Taylor called on traditional leaders and parents to desist from exposing girls to early marriages, advising parents that no amount of poverty should cause them to damage their children.

“If the voices of women in this country must be stronger, we must protect our children futures,” Taylor added.

She also told adolescent girls to believe in themselves and their ability to transform their lives through education.

Attendees at the program in Tubmanburg. Photo: Mohammed Bility

Attendees at the program in Tubmanburg. Photo: Mohammed Bility

The senator was speaking Saturday in Bomi County when a local girl’s advocacy group, Defence for Girls-Liberia, in partnership with Plan Liberia launched a project to protect the rights of adolescent girls in Liberia.

The groups aimed to eliminate early marriage and stop traditional practices that interfered with the education of girls in rural parts of the country.

Samukai extended his gratitude to the two organizations for carrying out the project in his county.

“I support the idea,” he said. “It’s good for [girls] to get big before they marry.”

The chief said he was initially against the awareness campaign because he viewed it as an attempt to sidestep the traditional system.

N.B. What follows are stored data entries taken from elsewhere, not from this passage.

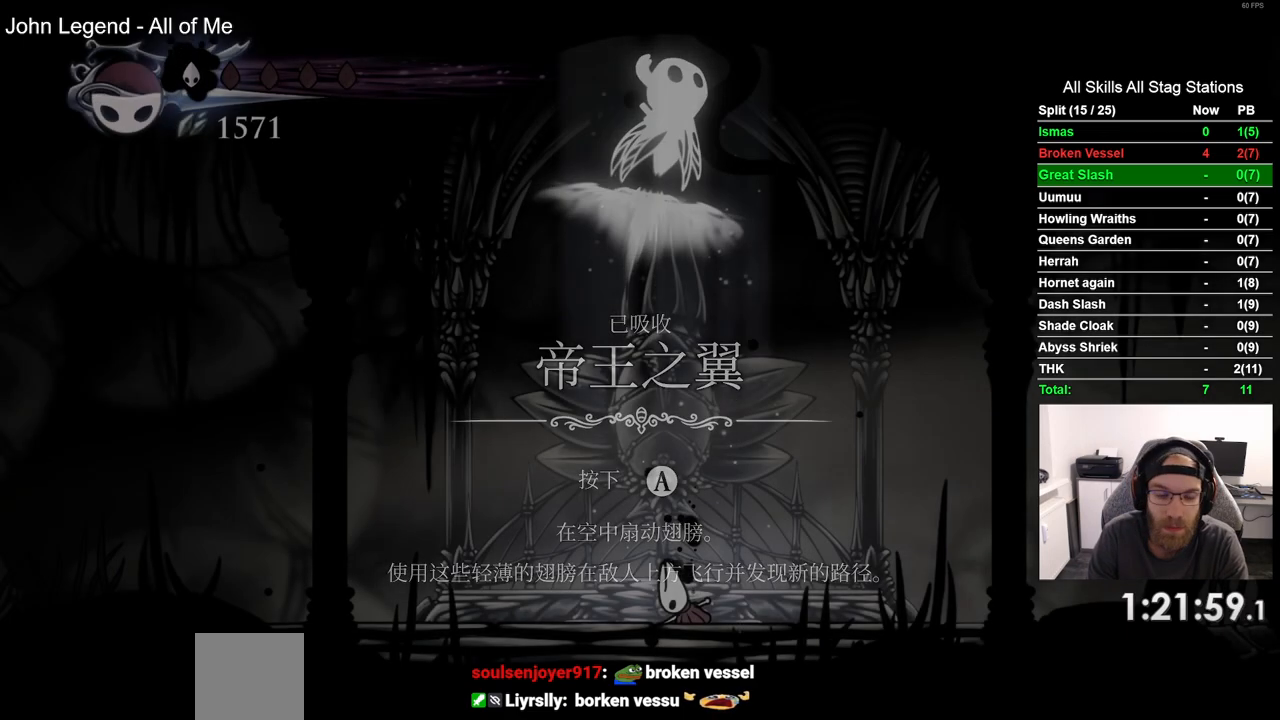
Gameplay with a controller (PlayStation layout); each line is a JSON object with the inputs held at the frame after it. "events" lists button and stick changes between this image and that frame as [ms after this image, input, new state], when the widget could be followed in between. Not read: CROSS L1 R1.
{"buttons": ["START"], "left_stick": "center", "right_stick": "center", "events": [[17, "START", "down"], [167, "START", "up"], [267, "START", "down"], [417, "START", "up"], [483, "START", "down"]]}
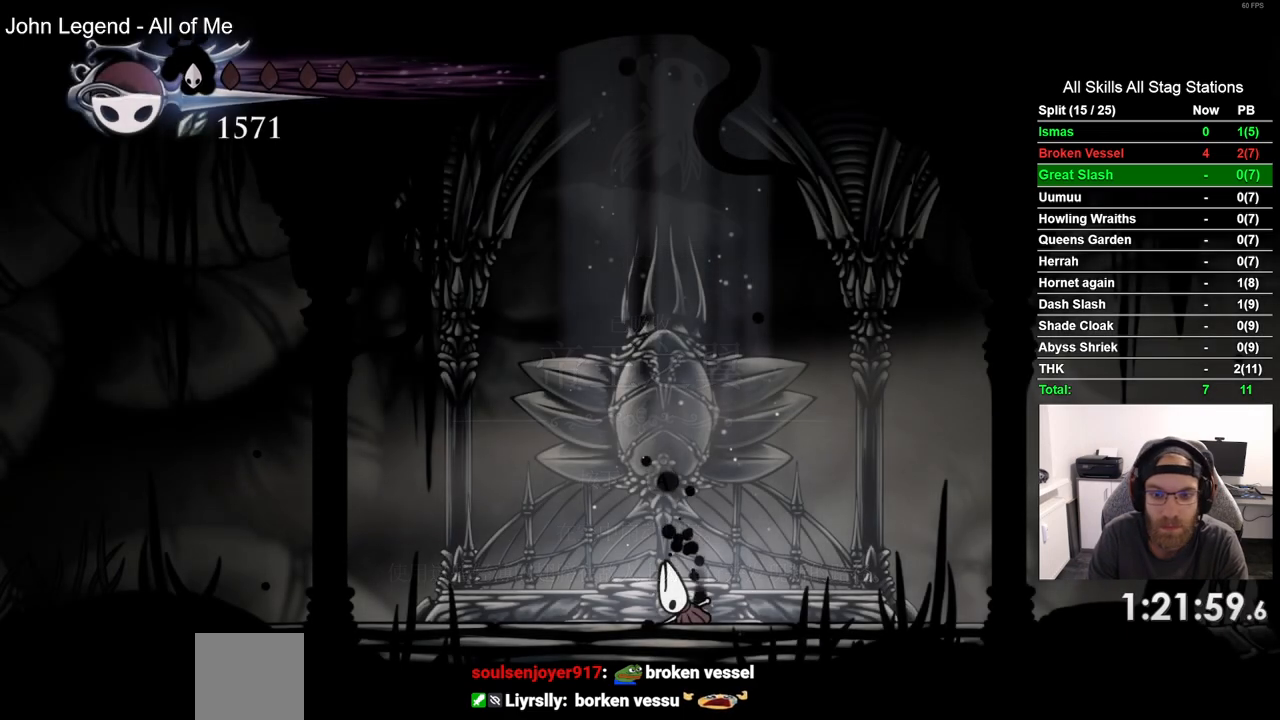
{"buttons": ["START"], "left_stick": "center", "right_stick": "center", "events": [[100, "START", "up"], [217, "START", "down"], [350, "START", "up"], [500, "START", "down"]]}
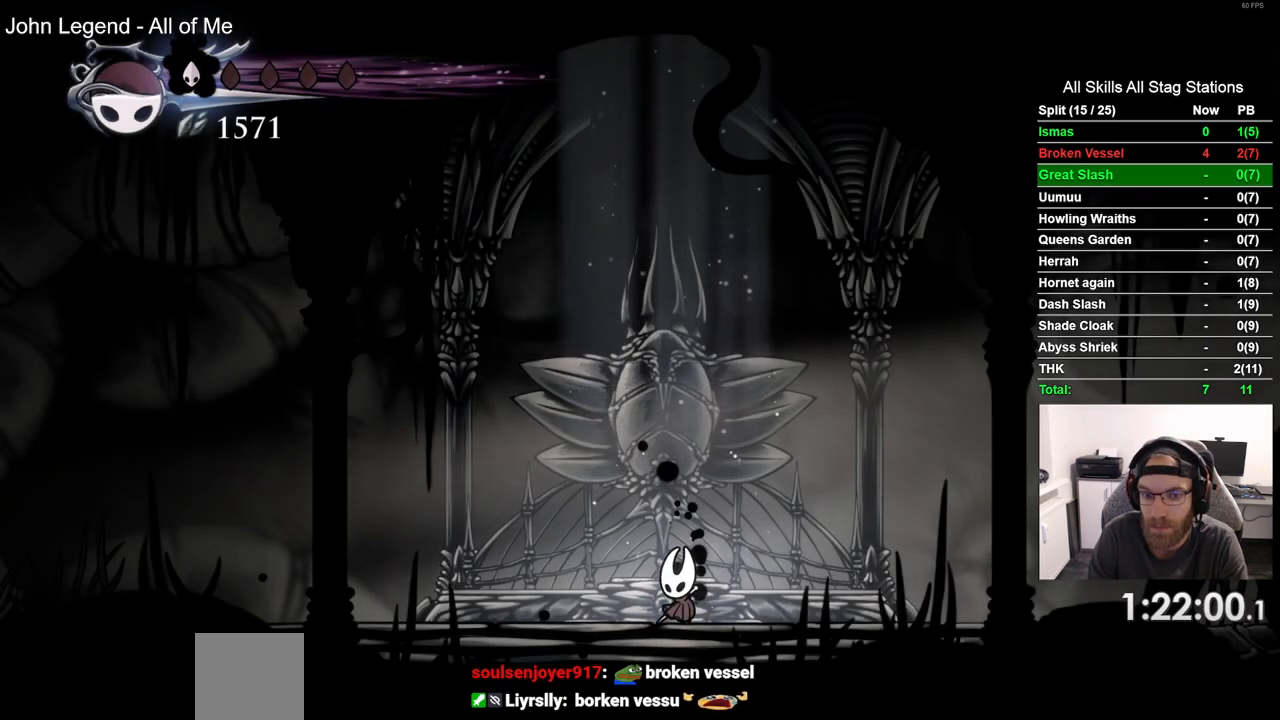
{"buttons": [], "left_stick": "center", "right_stick": "center", "events": [[150, "START", "up"]]}
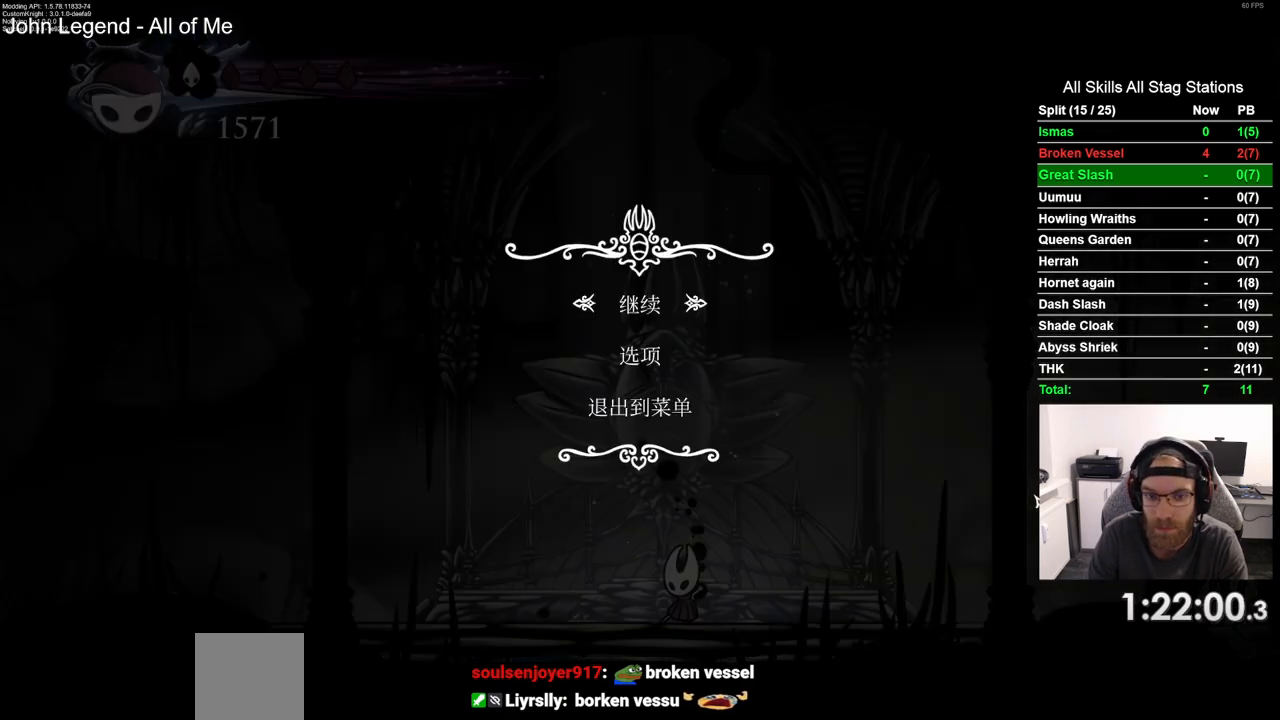
{"buttons": [], "left_stick": "center", "right_stick": "center", "events": [[50, "DPAD_UP", "down"], [183, "DPAD_UP", "up"]]}
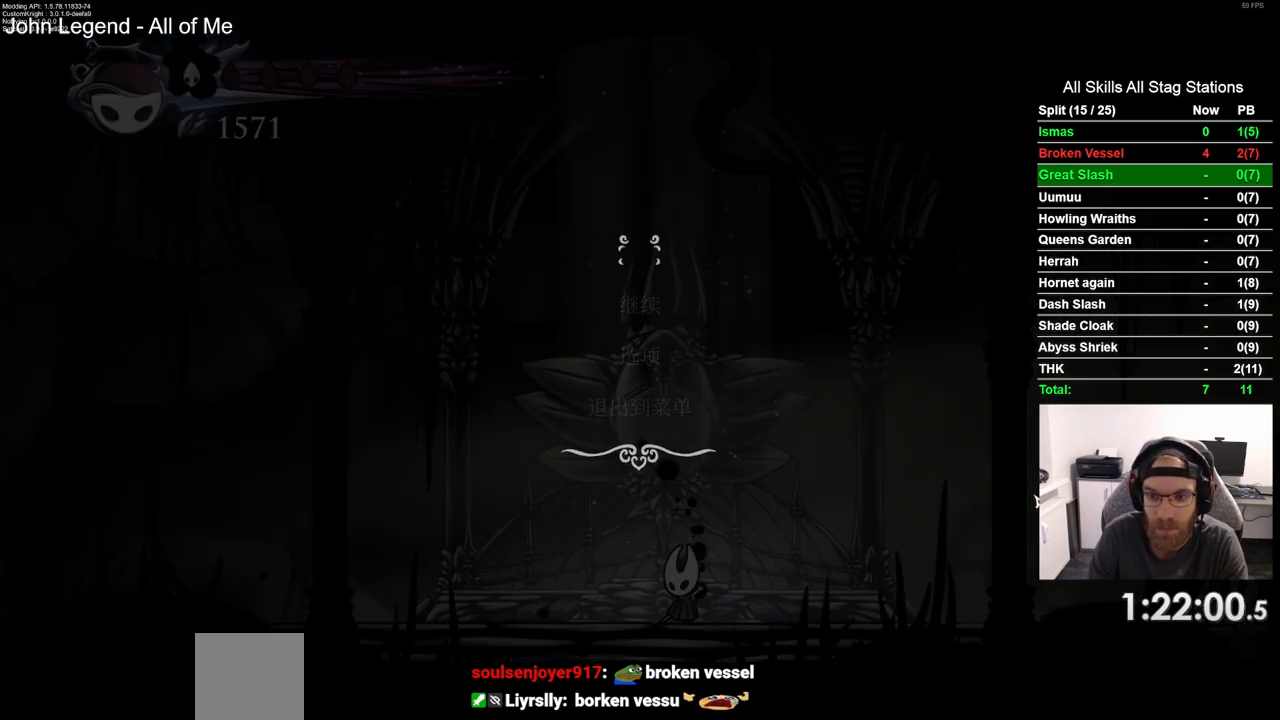
{"buttons": [], "left_stick": "center", "right_stick": "center", "events": []}
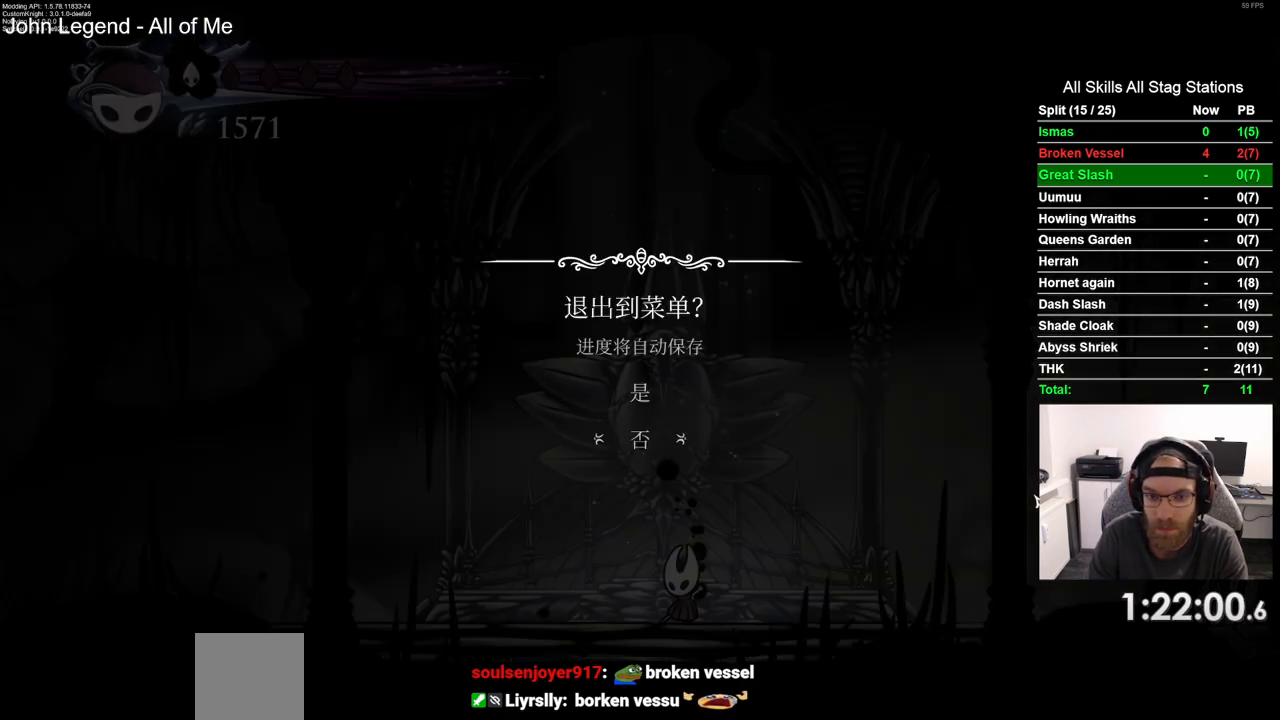
{"buttons": [], "left_stick": "center", "right_stick": "center", "events": [[133, "DPAD_UP", "down"], [250, "DPAD_UP", "up"]]}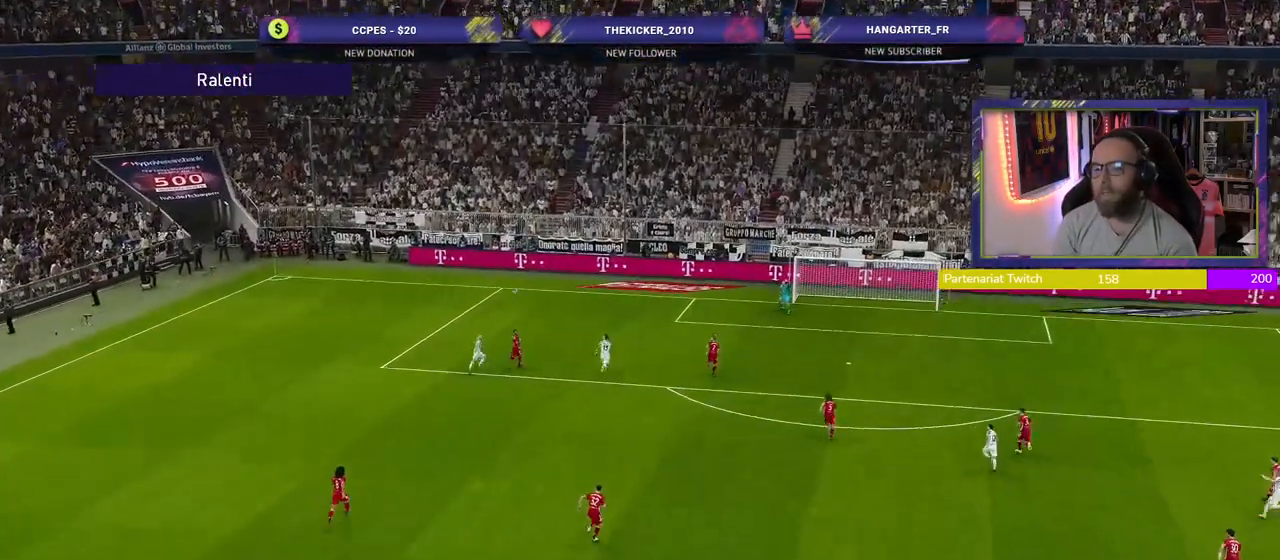
Gameplay with a controller (PlayStation layout); each line is a JSON object with the inputs held at the frame after it. "events" lists button and stick changes between this image and that frame as [ms after this image, input, new state], when the widget could be followed in between.
{"buttons": [], "left_stick": "center", "right_stick": "center", "events": [[60, "START", "down"], [220, "START", "up"]]}
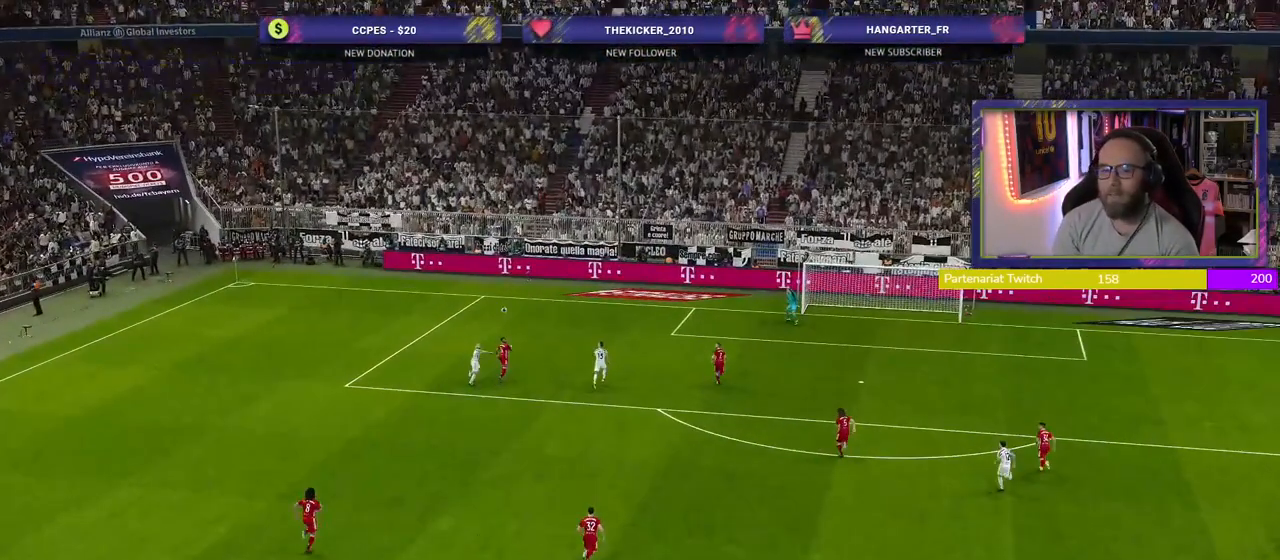
{"buttons": [], "left_stick": "center", "right_stick": "center", "events": []}
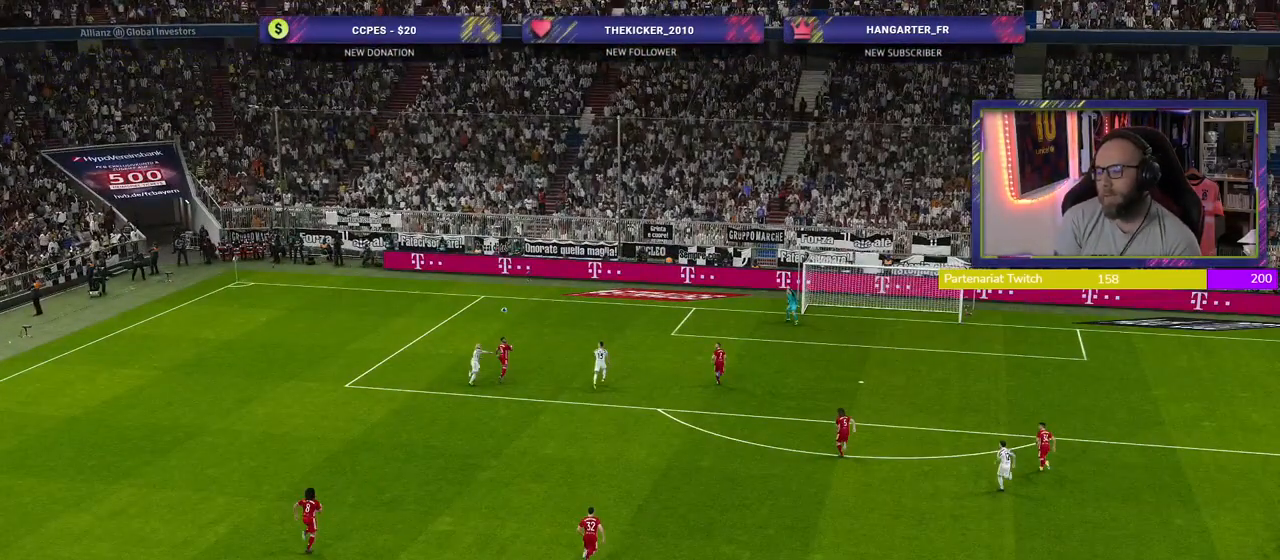
{"buttons": [], "left_stick": "center", "right_stick": "center", "events": []}
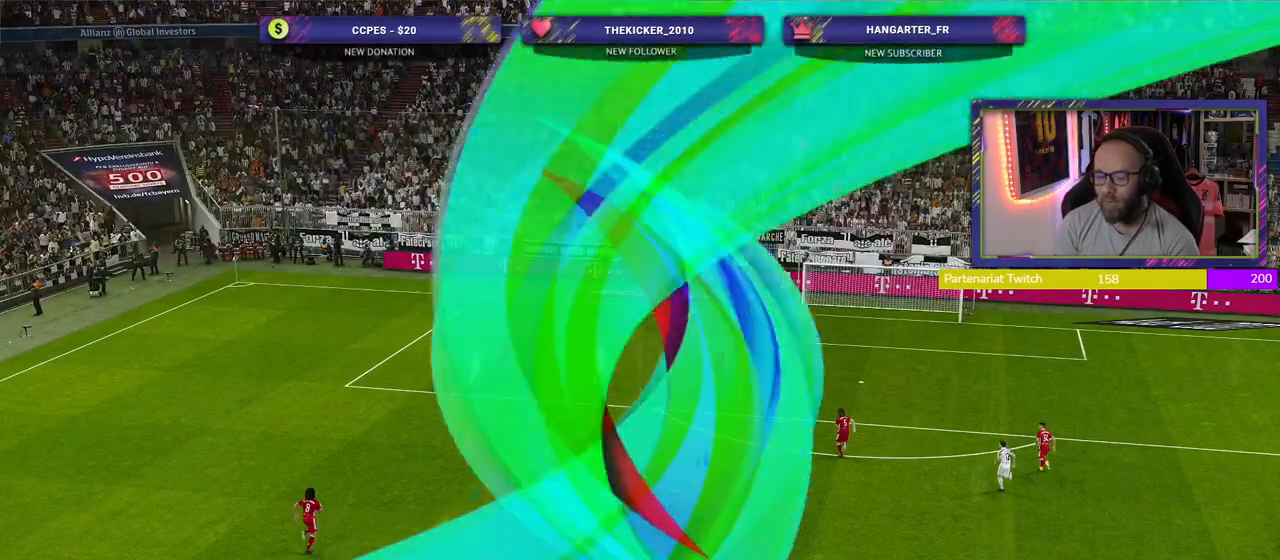
{"buttons": ["R2"], "left_stick": "center", "right_stick": "center", "events": [[20, "R2", "down"]]}
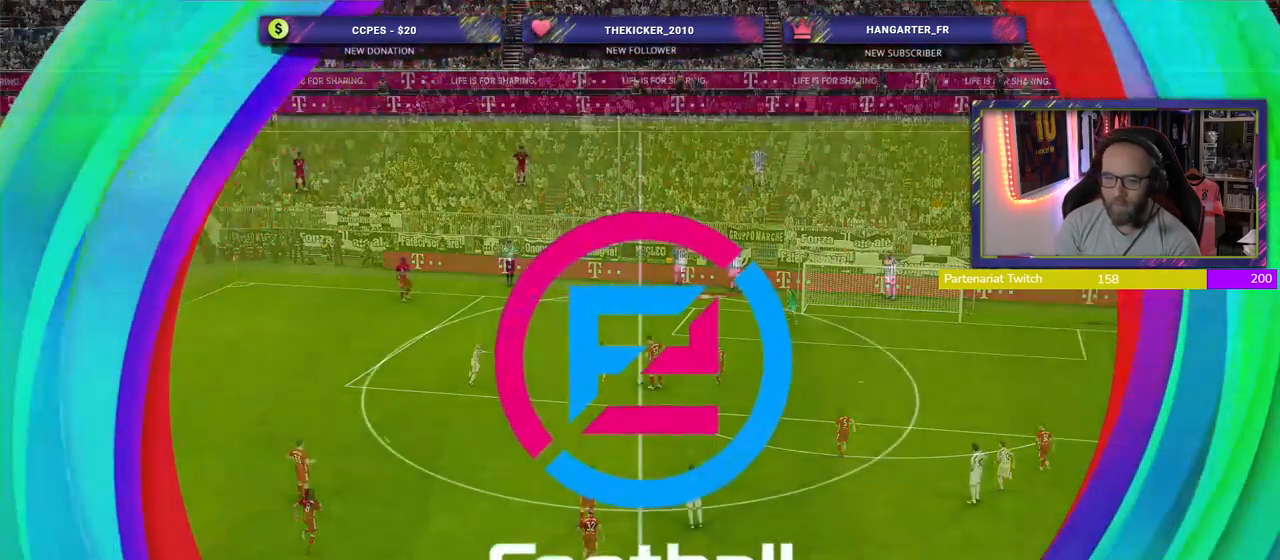
{"buttons": ["R2"], "left_stick": "center", "right_stick": "center", "events": []}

Chief Fakamu Samukai of the Bomi County Traditional Council. Photo: Mohammed Bility

Chief Fakamu Samukai of the Bomi County Traditional Council. Photo: Mohammed Bility

“But, I understand it now,” Samukai said as he vowed to convince his colleagues from other counties who may not be supportive of the initiative.

According to a 2012 United Nations Population Fund report, 38 percent of Liberian women 20-24 years of age were married or entered into a union before they became 18 years old.

Besides advocating for the rights of girls, Taylor has been one of the voices calling for increased participation of women in Liberian politics, which she sees as important in combatting many challenges faced by women.

Taylor said even though it has been proven in other countries that empowering women can improve society for the better, women’s rights continue to be violated in Liberia.

She lamented the fact that women did not play a greater role in the legislature.

“We have one hundred and three legislators in our country and we are just eleven females representing that 50 percent,” she said. “That’s too small.”